- [Listed entries]:
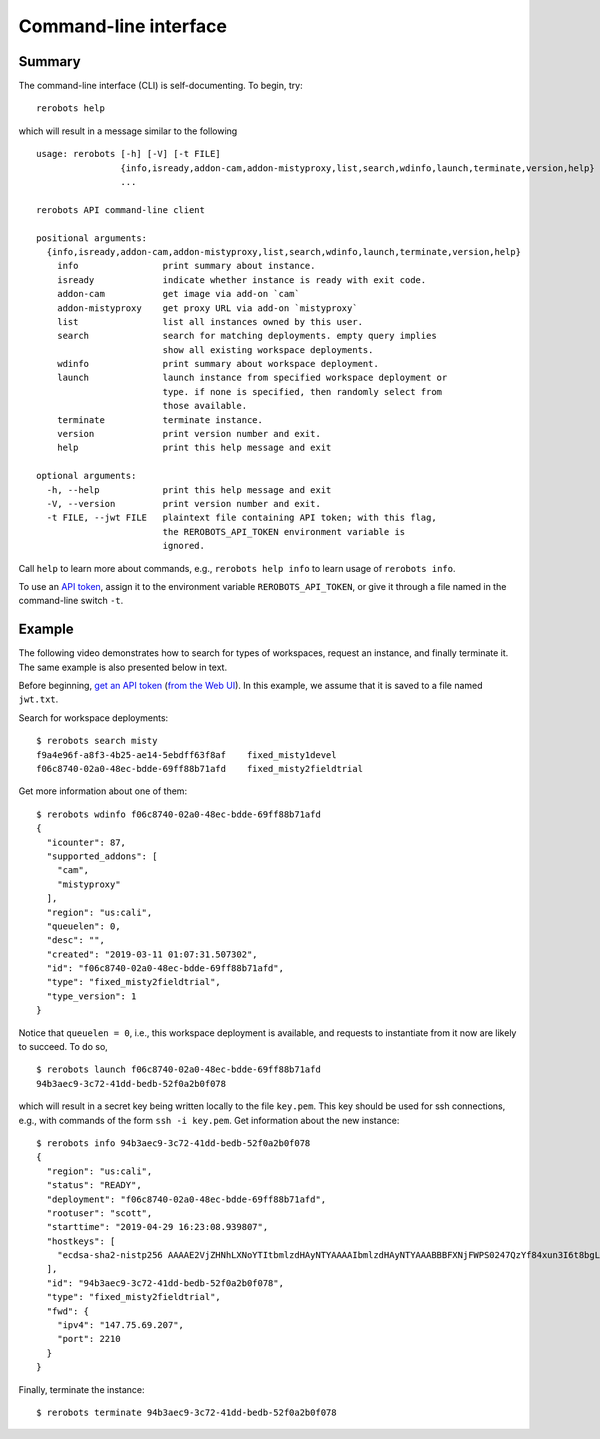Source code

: Command-line interface
======================

Summary
-------

The command-line interface (CLI) is self-documenting. To begin, try::

  rerobots help

which will result in a message similar to the following

.. highlight:: none

::

  usage: rerobots [-h] [-V] [-t FILE]
		  {info,isready,addon-cam,addon-mistyproxy,list,search,wdinfo,launch,terminate,version,help}
		  ...

  rerobots API command-line client

  positional arguments:
    {info,isready,addon-cam,addon-mistyproxy,list,search,wdinfo,launch,terminate,version,help}
      info                print summary about instance.
      isready             indicate whether instance is ready with exit code.
      addon-cam           get image via add-on `cam`
      addon-mistyproxy    get proxy URL via add-on `mistyproxy`
      list                list all instances owned by this user.
      search              search for matching deployments. empty query implies
			  show all existing workspace deployments.
      wdinfo              print summary about workspace deployment.
      launch              launch instance from specified workspace deployment or
			  type. if none is specified, then randomly select from
			  those available.
      terminate           terminate instance.
      version             print version number and exit.
      help                print this help message and exit

  optional arguments:
    -h, --help            print this help message and exit
    -V, --version         print version number and exit.
    -t FILE, --jwt FILE   plaintext file containing API token; with this flag,
			  the REROBOTS_API_TOKEN environment variable is
			  ignored.

Call ``help`` to learn more about commands, e.g., ``rerobots help info`` to
learn usage of ``rerobots info``.

To use an `API token <https://rerobots.net/tokens>`_, assign it to the
environment variable ``REROBOTS_API_TOKEN``, or give it through a file named in
the command-line switch ``-t``.


.. _ssec:cli-example:

Example
-------

The following video demonstrates how to search for types of workspaces, request
an instance, and finally terminate it. The same example is also presented below
in text.

Before beginning, `get an API token
<https://help.rerobots.net/webui.html#making-and-revoking-api-tokens>`_ (`from
the Web UI <https://rerobots.net/tokens>`_). In this example, we assume that it
is saved to a file named ``jwt.txt``.

.. original video is hosted at https://asciinema.org/a/PMqssHq0EMDclOvc72IOfyEvL

.. raw:: html

  <script id="asciicast-PMqssHq0EMDclOvc72IOfyEvL" src="https://asciinema.org/a/PMqssHq0EMDclOvc72IOfyEvL.js" async></script>

.. highlight:: none

Search for workspace deployments::

  $ rerobots search misty
  f9a4e96f-a8f3-4b25-ae14-5ebdff63f8af    fixed_misty1devel
  f06c8740-02a0-48ec-bdde-69ff88b71afd    fixed_misty2fieldtrial

Get more information about one of them::

  $ rerobots wdinfo f06c8740-02a0-48ec-bdde-69ff88b71afd
  {
    "icounter": 87,
    "supported_addons": [
      "cam",
      "mistyproxy"
    ],
    "region": "us:cali",
    "queuelen": 0,
    "desc": "",
    "created": "2019-03-11 01:07:31.507302",
    "id": "f06c8740-02a0-48ec-bdde-69ff88b71afd",
    "type": "fixed_misty2fieldtrial",
    "type_version": 1
  }

Notice that ``queuelen = 0``, i.e., this workspace deployment is available, and
requests to instantiate from it now are likely to succeed. To do so, ::

  $ rerobots launch f06c8740-02a0-48ec-bdde-69ff88b71afd
  94b3aec9-3c72-41dd-bedb-52f0a2b0f078

which will result in a secret key being written locally to the file ``key.pem``.
This key should be used for ssh connections, e.g., with commands of the form
``ssh -i key.pem``. Get information about the new instance::

  $ rerobots info 94b3aec9-3c72-41dd-bedb-52f0a2b0f078
  {
    "region": "us:cali",
    "status": "READY",
    "deployment": "f06c8740-02a0-48ec-bdde-69ff88b71afd",
    "rootuser": "scott",
    "starttime": "2019-04-29 16:23:08.939807",
    "hostkeys": [
      "ecdsa-sha2-nistp256 AAAAE2VjZHNhLXNoYTItbmlzdHAyNTYAAAAIbmlzdHAyNTYAAABBBFXNjFWPS0247QzYf84xun3I6t8bgLnaeb9uKdomD/+WUh0+7CUFbdaSIYHR+3tPQinUAe/ExyqKiGezBqTzlo0= root@newc315"
    ],
    "id": "94b3aec9-3c72-41dd-bedb-52f0a2b0f078",
    "type": "fixed_misty2fieldtrial",
    "fwd": {
      "ipv4": "147.75.69.207",
      "port": 2210
    }
  }

Finally, terminate the instance::

  $ rerobots terminate 94b3aec9-3c72-41dd-bedb-52f0a2b0f078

- [Task item]:
Taking each record in turn, retype it exactly and drop any picture.

- [Answer space]:
Source code

: Command-line interface
======================

Summary
-------

The command-line interface (CLI) is self-documenting. To begin, try::

  rerobots help

which will result in a message similar to the following

.. highlight:: none

::

  usage: rerobots [-h] [-V] [-t FILE]
		  {info,isready,addon-cam,addon-mistyproxy,list,search,wdinfo,launch,terminate,version,help}
		  ...

  rerobots API command-line client

  positional arguments:
    {info,isready,addon-cam,addon-mistyproxy,list,search,wdinfo,launch,terminate,version,help}
      info                print summary about instance.
      isready             indicate whether instance is ready with exit code.
      addon-cam           get image via add-on `cam`
      addon-mistyproxy    get proxy URL via add-on `mistyproxy`
      list                list all instances owned by this user.
      search              search for matching deployments. empty query implies
			  show all existing workspace deployments.
      wdinfo              print summary about workspace deployment.
      launch              launch instance from specified workspace deployment or
			  type. if none is specified, then randomly select from
			  those available.
      terminate           terminate instance.
      version             print version number and exit.
      help                print this help message and exit

  optional arguments:
    -h, --help            print this help message and exit
    -V, --version         print version number and exit.
    -t FILE, --jwt FILE   plaintext file containing API token; with this flag,
			  the REROBOTS_API_TOKEN environment variable is
			  ignored.

Call ``help`` to learn more about commands, e.g., ``rerobots help info`` to
learn usage of ``rerobots info``.

To use an `API token <https://rerobots.net/tokens>`_, assign it to the
environment variable ``REROBOTS_API_TOKEN``, or give it through a file named in
the command-line switch ``-t``.


.. _ssec:cli-example:

Example
-------

The following video demonstrates how to search for types of workspaces, request
an instance, and finally terminate it. The same example is also presented below
in text.

Before beginning, `get an API token
<https://help.rerobots.net/webui.html#making-and-revoking-api-tokens>`_ (`from
the Web UI <https://rerobots.net/tokens>`_). In this example, we assume that it
is saved to a file named ``jwt.txt``.

.. original video is hosted at https://asciinema.org/a/PMqssHq0EMDclOvc72IOfyEvL

.. raw:: html

  <script id="asciicast-PMqssHq0EMDclOvc72IOfyEvL" src="https://asciinema.org/a/PMqssHq0EMDclOvc72IOfyEvL.js" async></script>

.. highlight:: none

Search for workspace deployments::

  $ rerobots search misty
  f9a4e96f-a8f3-4b25-ae14-5ebdff63f8af    fixed_misty1devel
  f06c8740-02a0-48ec-bdde-69ff88b71afd    fixed_misty2fieldtrial

Get more information about one of them::

  $ rerobots wdinfo f06c8740-02a0-48ec-bdde-69ff88b71afd
  {
    "icounter": 87,
    "supported_addons": [
      "cam",
      "mistyproxy"
    ],
    "region": "us:cali",
    "queuelen": 0,
    "desc": "",
    "created": "2019-03-11 01:07:31.507302",
    "id": "f06c8740-02a0-48ec-bdde-69ff88b71afd",
    "type": "fixed_misty2fieldtrial",
    "type_version": 1
  }

Notice that ``queuelen = 0``, i.e., this workspace deployment is available, and
requests to instantiate from it now are likely to succeed. To do so, ::

  $ rerobots launch f06c8740-02a0-48ec-bdde-69ff88b71afd
  94b3aec9-3c72-41dd-bedb-52f0a2b0f078

which will result in a secret key being written locally to the file ``key.pem``.
This key should be used for ssh connections, e.g., with commands of the form
``ssh -i key.pem``. Get information about the new instance::

  $ rerobots info 94b3aec9-3c72-41dd-bedb-52f0a2b0f078
  {
    "region": "us:cali",
    "status": "READY",
    "deployment": "f06c8740-02a0-48ec-bdde-69ff88b71afd",
    "rootuser": "scott",
    "starttime": "2019-04-29 16:23:08.939807",
    "hostkeys": [
      "ecdsa-sha2-nistp256 AAAAE2VjZHNhLXNoYTItbmlzdHAyNTYAAAAIbmlzdHAyNTYAAABBBFXNjFWPS0247QzYf84xun3I6t8bgLnaeb9uKdomD/+WUh0+7CUFbdaSIYHR+3tPQinUAe/ExyqKiGezBqTzlo0= root@newc315"
    ],
    "id": "94b3aec9-3c72-41dd-bedb-52f0a2b0f078",
    "type": "fixed_misty2fieldtrial",
    "fwd": {
      "ipv4": "147.75.69.207",
      "port": 2210
    }
  }

Finally, terminate the instance::

  $ rerobots terminate 94b3aec9-3c72-41dd-bedb-52f0a2b0f078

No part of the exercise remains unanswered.